- Origin: Sacramento, California, U.S.
- Genres: Pop, R&B, Americana
- Occupations: Songwriter; producer; singer;
- Years active: 1997–present
- Website: samashworthmusic.com

= Sam Ashworth (songwriter) =

American songwriter and producer

Samuel Brinsley Ashworth is an American songwriter, producer, and recording artist. Based out of Nashville, Tennessee, he is best known for songs he composed for H.E.R., Leslie Odom Jr., and Sixpence None the Richer.

==Early life==
Originally from Sacramento, California, Sam Ashworth is the son of musician and producer Charlie Peacock. Growing up, Sam was steeped in the recording process and surrounded by artists, songwriters, and creative professionals setting the stage for his own career as a songwriter, producer, and recording artist. At age nine, Sam moved from Sacramento to Nashville.

While still in high school, Ashworth wrote "I Won't Stay Long", recorded on Sixpence None the Richer's 1997 self-titled album. At age 23, he produced parts of Michael W. Smith's Healing Rain, which received a Grammy nomination and Gold Record.

== Career ==

Since 2005, Ashworth has released three solo projects as a recording artist including Gonna Get It Wrong Before I Get It Right.

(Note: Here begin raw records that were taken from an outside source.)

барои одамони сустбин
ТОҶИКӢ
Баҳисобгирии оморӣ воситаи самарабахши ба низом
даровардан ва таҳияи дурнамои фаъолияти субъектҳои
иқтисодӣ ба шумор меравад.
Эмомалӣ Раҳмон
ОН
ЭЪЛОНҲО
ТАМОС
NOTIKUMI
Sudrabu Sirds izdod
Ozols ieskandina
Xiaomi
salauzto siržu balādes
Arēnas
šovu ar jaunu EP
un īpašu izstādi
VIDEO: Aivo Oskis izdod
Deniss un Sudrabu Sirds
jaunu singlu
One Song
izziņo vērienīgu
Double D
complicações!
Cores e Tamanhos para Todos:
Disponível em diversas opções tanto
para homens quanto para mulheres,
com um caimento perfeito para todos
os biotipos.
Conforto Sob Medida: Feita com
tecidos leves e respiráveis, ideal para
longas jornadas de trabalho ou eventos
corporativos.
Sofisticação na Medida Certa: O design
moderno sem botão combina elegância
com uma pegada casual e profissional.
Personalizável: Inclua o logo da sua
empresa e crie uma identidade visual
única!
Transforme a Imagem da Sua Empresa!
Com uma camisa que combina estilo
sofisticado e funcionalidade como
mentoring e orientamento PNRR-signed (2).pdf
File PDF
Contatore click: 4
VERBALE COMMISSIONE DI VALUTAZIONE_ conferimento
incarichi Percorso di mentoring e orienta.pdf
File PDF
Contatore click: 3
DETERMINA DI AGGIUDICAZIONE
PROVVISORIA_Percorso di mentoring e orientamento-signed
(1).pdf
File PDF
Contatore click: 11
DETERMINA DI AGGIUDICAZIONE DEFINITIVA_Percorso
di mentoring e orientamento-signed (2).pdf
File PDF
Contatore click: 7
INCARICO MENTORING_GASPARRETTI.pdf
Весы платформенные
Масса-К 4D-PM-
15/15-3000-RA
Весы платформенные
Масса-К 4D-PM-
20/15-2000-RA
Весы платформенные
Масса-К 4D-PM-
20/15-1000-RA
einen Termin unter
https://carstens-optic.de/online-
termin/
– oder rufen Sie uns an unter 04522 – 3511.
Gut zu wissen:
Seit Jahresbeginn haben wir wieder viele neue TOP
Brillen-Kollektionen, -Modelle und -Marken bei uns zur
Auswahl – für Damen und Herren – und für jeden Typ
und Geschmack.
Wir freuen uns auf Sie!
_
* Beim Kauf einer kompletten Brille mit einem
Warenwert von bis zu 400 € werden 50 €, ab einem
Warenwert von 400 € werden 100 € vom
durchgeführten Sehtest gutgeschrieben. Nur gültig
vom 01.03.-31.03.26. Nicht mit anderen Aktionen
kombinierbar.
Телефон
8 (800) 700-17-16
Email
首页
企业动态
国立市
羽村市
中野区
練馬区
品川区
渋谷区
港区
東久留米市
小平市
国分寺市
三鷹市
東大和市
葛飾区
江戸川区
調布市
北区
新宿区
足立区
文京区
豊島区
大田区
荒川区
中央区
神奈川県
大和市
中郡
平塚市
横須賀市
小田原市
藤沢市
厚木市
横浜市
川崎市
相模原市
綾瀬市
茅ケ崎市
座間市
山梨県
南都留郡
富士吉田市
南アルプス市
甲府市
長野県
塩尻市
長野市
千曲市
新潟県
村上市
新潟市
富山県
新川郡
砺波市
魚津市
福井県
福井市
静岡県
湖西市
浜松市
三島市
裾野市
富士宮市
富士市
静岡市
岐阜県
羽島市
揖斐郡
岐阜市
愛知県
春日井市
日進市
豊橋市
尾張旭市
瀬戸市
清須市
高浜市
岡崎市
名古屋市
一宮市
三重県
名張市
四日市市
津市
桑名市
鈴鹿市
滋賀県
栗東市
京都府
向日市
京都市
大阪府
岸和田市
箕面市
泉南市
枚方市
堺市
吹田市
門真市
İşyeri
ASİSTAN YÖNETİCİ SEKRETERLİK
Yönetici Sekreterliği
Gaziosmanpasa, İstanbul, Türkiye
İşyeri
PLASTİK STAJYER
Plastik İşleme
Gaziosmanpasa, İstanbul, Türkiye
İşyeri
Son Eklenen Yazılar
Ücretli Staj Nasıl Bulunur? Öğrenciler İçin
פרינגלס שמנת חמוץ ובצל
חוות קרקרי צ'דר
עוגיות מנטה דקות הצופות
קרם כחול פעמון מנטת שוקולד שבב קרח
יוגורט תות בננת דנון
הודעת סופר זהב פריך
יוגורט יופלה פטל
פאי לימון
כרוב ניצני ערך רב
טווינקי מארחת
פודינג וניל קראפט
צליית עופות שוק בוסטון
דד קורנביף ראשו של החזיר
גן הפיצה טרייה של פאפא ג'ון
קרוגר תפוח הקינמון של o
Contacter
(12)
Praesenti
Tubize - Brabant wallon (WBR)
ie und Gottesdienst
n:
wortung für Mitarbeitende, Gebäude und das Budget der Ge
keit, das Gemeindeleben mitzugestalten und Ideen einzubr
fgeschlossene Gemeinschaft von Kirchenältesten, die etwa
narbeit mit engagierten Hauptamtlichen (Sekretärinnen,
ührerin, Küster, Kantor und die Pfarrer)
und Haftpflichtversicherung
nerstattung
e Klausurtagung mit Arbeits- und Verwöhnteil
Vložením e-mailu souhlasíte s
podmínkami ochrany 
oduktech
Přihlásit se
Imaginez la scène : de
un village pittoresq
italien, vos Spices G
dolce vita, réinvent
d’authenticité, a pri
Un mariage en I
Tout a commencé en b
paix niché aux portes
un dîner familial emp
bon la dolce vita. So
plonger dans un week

His songwriting and production credits span R&B, Americana, folk, pop and EDM, including collaborations with H.E.R., Leslie Odom Jr., his wife Ruby Amanfu, Dierks Bentley, the Civil Wars, the Lone Bellow, Beth Nielsen Chapman, Brett Dennen, and Laidback Luke.

In 2016, he co-wrote and sang the song "Million Times" with Rui.

Ashworth co-wrote nine songs on H.E.R.'s album I Used to Know Her, including "Hard Place". The album and received nominations for Album of the Year and Song of the Year respectively.

Ashworth co-wrote four songs on Leslie Odom Jr.'s 2019 album Mr.. The following year, Odom's song "Cold", co-written by Ashworth, was re-released featuring Sia. Odom and Ashworth's song "Speak Now" from the Amazon Original Film One Night in Miami... is nominated in the 2021 Golden Globe Awards for Best Original Song as well as the 2021 Critics' Choice Award for Best Song.

==Personal life==
In 2017, Ashworth married longtime collaborator and recording artist, Ruby Amanfu. The two reside in Nashville, Tennessee. They attended the 58th Annual Grammy Awards with their three children.